Dr. Balser undertook internship on the Osler Medical Service, residency training in anesthesiology, and fellowship training in cardiac anesthesiology and in critical care medicine at Johns Hopkins in Baltimore, MD. He joined the Johns Hopkins faculty in 1995, where he practiced cardiac anesthesiology, ICU medicine, and led an NIH-funded research program aimed at the genomic underpinnings of cardiac rhythm disorders. He returned to Vanderbilt in 1998, was appointed chair of the Department of Anesthesiology in 2001 and became VUMC’s chief research officer in 2004. In 2008/09, he was named Dean of the school of medicine and Vice Chancellor for health affairs with executive responsibility for all medicine-related educational, research, and clinical service programs, responsibilities that continue since 2016 in his role as President and CEO of VUMC and dean of the school of medicine at VU. 

William Ferniany, PhD

CEO

UAB Health System

A senior leader in health care since 1975, Dr. Will Ferniany is Chief Executive Officer of the UAB Health System and the new UAB-St. Vincent’s Alliance. In this role, Dr. Ferniany oversees a $5+ billion, 11-hospital health system that includes a wholly-owned insurance plan.

Dr. Ferniany holds a PhD in Administration - Health Services and a Master of Science in Hospital and Health Administration from the University of Alabama at Birmingham. His undergraduate degree is from the University of Alabama. 

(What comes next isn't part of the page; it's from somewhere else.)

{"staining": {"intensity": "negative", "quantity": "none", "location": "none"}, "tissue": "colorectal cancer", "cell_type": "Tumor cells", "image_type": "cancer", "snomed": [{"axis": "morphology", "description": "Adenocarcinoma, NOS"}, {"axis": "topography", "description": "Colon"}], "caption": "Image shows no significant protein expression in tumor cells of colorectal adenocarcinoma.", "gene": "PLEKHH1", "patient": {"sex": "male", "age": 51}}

Ferniany has been a senior fellow in the Leonard Davis Institute of Health Economics, an adjunct faculty member of the Wharton School, the School of Health Related Professions at the University of Mississippi as well as an instructor in the University of Pennsylvania and University of Alabama’s Schools of Medicine. 

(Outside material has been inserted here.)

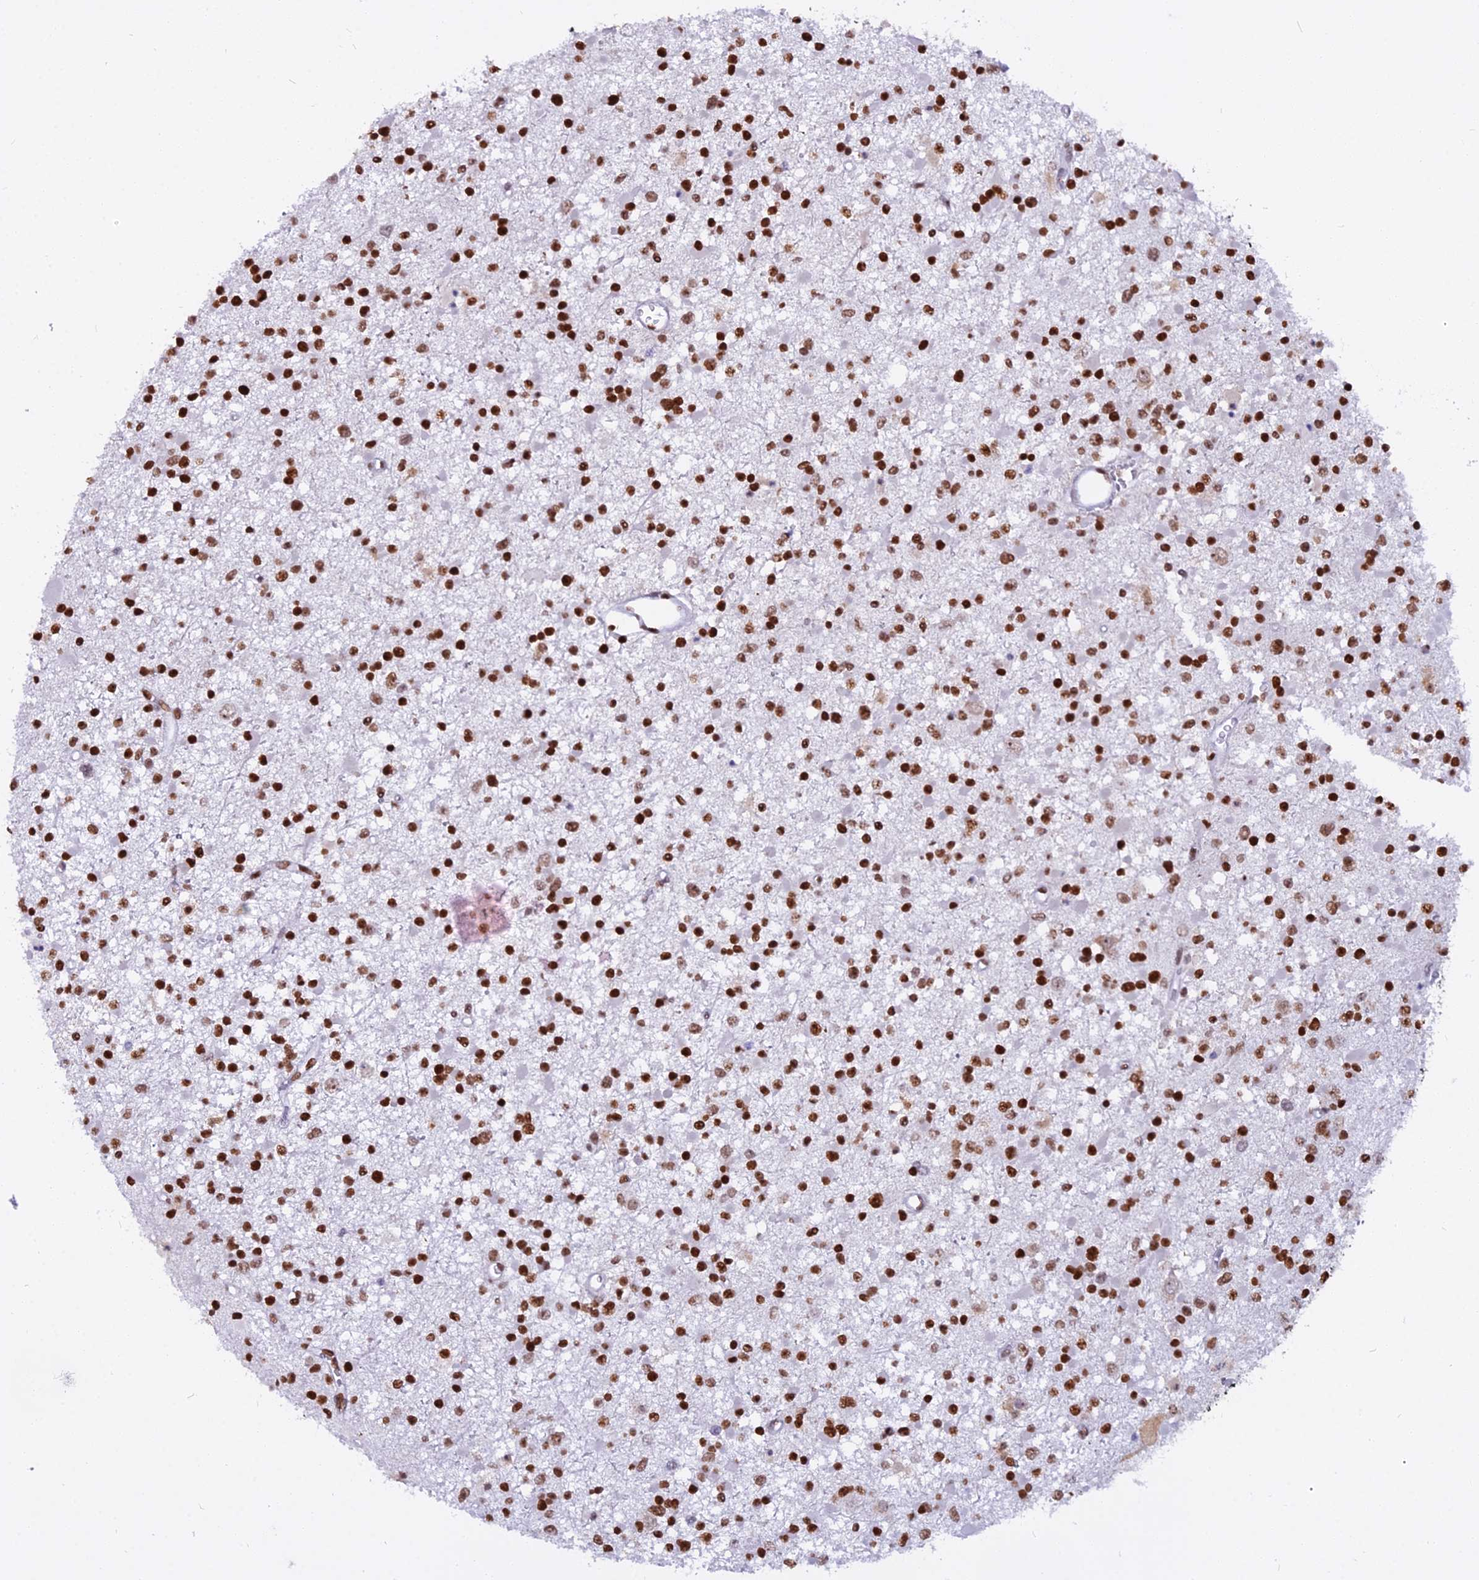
{"staining": {"intensity": "strong", "quantity": ">75%", "location": "nuclear"}, "tissue": "glioma", "cell_type": "Tumor cells", "image_type": "cancer", "snomed": [{"axis": "morphology", "description": "Glioma, malignant, Low grade"}, {"axis": "topography", "description": "Brain"}], "caption": "Immunohistochemical staining of malignant glioma (low-grade) shows high levels of strong nuclear protein positivity in approximately >75% of tumor cells.", "gene": "PARP1", "patient": {"sex": "female", "age": 22}}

Dr. Ferniany has served on many regional national health administration boards including the Alabama Hospital Association (past chair), Association of American Medical Colleges, University Health Consortium, Council of Teaching Hospitals (past chair), Vizient, and the University of Miami Health System.

Janis Orlowski, MD, MACP

Chief Health Care Officer

Association of American Medical Colleges

As chief health care officer, Janis M. Orlowski, MD, MACP, focuses on the interface between the health care delivery system and academic medicine, especially how academic medical centers can leverage their expertise in research and innovation to support emerging reforms. She leads several AAMC groups, including the Council of Teaching Hospitals and Health Systems (COTH), which represents the interests of approximately 400 major teaching hospitals and health systems, including 64 Department of Veterans Affairs medical centers. Dr. Orlowski joined the AAMC after serving as the chief operating officer and chief medical officer of MedStar Washington Hospital Center, in Washington, D.C. From 2004-2013, Dr. Orlowski oversaw the medical staff, clinical care, quality, patient safety, medical risk, perioperative services, ambulatory care, and medical education programs. Prior to MedStar Washington, she served as associate vice president and executive dean of the Rush University Medical School in Chicago. Dr. Orlowski earned her bachelor’s degree in biomedical engineering from Marquette University and her medical degree from the Medical College of Wisconsin.